I’ve never really liked coffee. Sure, the smell is divine, but the taste not so much. Then, while working at the elementary school in the winter, a colleague (with lots of spare cash!) would bring in Starbucks for everybody. Mocha lattes. Pumpkin spice lattes. Gingerbread lattes. It was an occasional indulgence, and I grew to really like them to the point where I was actually going out after work every couple of weeks and spending $5 of my own money on a cup of coffee. Madness. Luckily warm weather came back, and I decided that spending $1 on sweet tea on the way home was a better use of my (limited) funds.

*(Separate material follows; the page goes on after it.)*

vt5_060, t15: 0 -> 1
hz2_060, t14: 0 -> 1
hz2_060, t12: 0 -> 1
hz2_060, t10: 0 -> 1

This winter, at another school, there were no well-heeled collagues to bring in Starbucks for their lesser-moneyed friends. Then Mom got the sudden, fast-growing cancer and spent a lot of time in a Georgia hospital. My lil’ bro’ and I spent a lot of time there, too. And it had a Starbucks. And it was good. The addiction might have gone away again except that when we brought Mom home from her operations, we stayed up late and got up early in case she needed any assistance. The coffee was made 24/7.

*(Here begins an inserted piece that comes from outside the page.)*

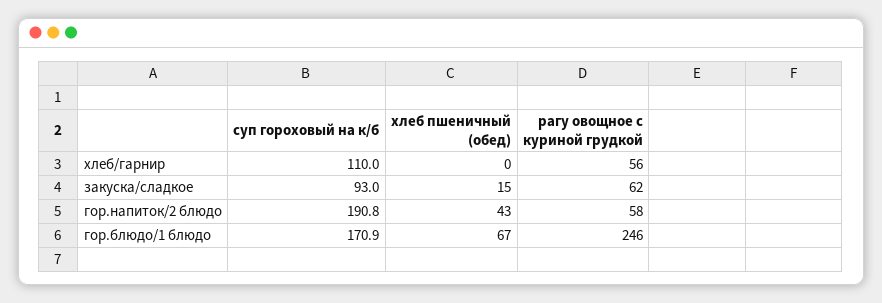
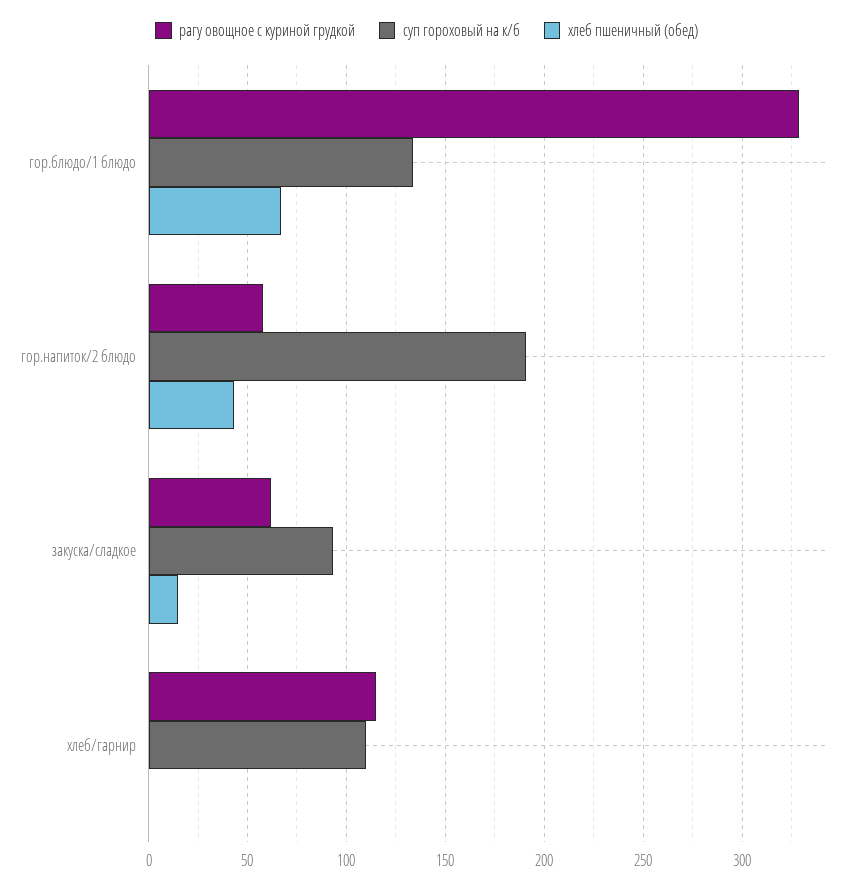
рагу овощное с куриной грудкой, хлеб/гарнир: 56 -> 115
суп гороховый на к/б, гор.блюдо/1 блюдо: 170.9 -> 135
рагу овощное с куриной грудкой, гор.блюдо/1 блюдо: 246 -> 330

“Hey, Swampie, coffee’s ready!” my brother informed me.

“You know, I really don’t like coffee. I’ll pass.”

“I thought you really liked those Starbucks coffees with the flavoring.”

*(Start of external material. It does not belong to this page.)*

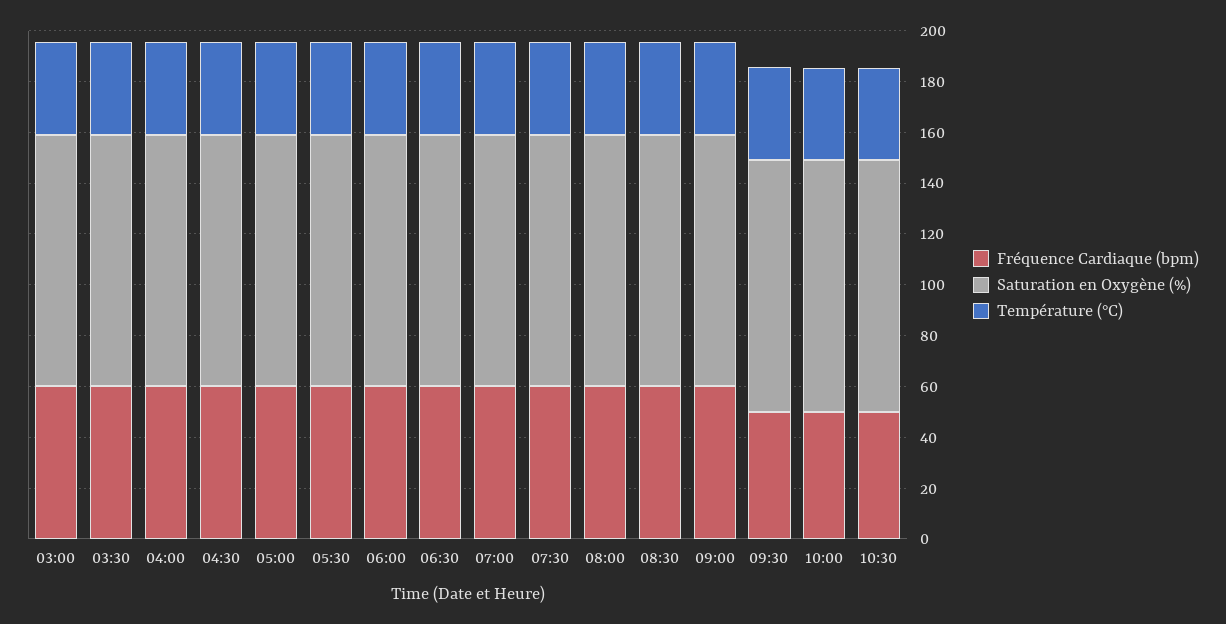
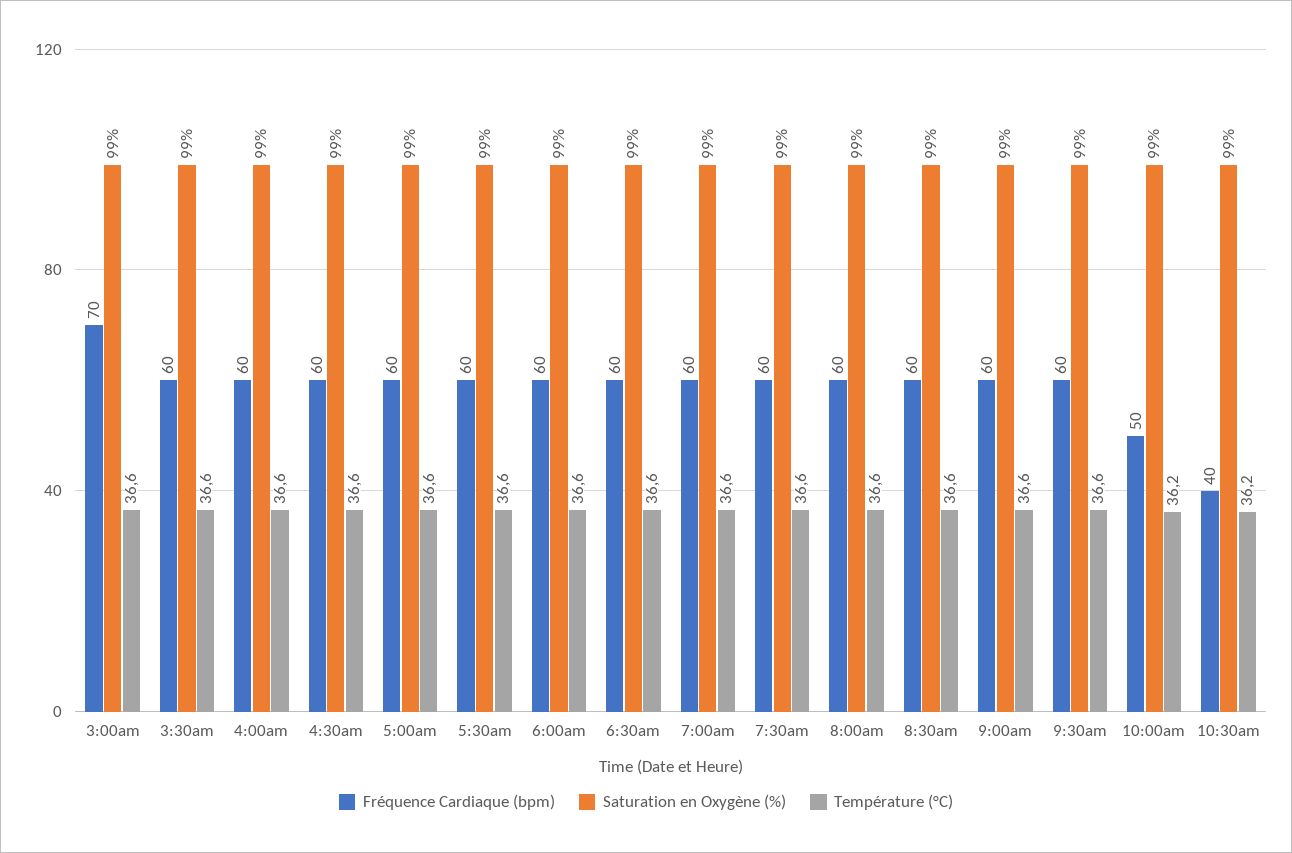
Fréquence Cardiaque (bpm), 03:00: 60 -> 70
Fréquence Cardiaque (bpm), 09:30: 50 -> 60
Fréquence Cardiaque (bpm), 10:30: 50 -> 40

“Well, I do! I just don’t like plain coffee.”

“I’ve got pumpkin spice creamer, Almond Joy creamer, peppermint mocha creamer, and caramel machiatto. I wasn’t sure which one you wanted. So you have to drink it because I sure as hell can’t drink it all!” True, true. Mom just takes a little cream in her coffee.

I tried it and it was GOOD. When I got back home, I bought my own coffee maker. Now I pour about 5 cups of coffee (and lots of flavored creamer*!) into a mug before I go to work in the morning when it is cold outside. That’s after drinking a cup before I go outside to feed in order to prewarm my insides.

When warm weather returns, I’ll trade in the giant mug of coffee in the morning for iced sweet tea. I think.

*The prepared creamers that I use are made of real ingredients such as milk and sugar and spices, NOT soybean oil or cottonseed oil like some of them. I also make my own from recipes on the net.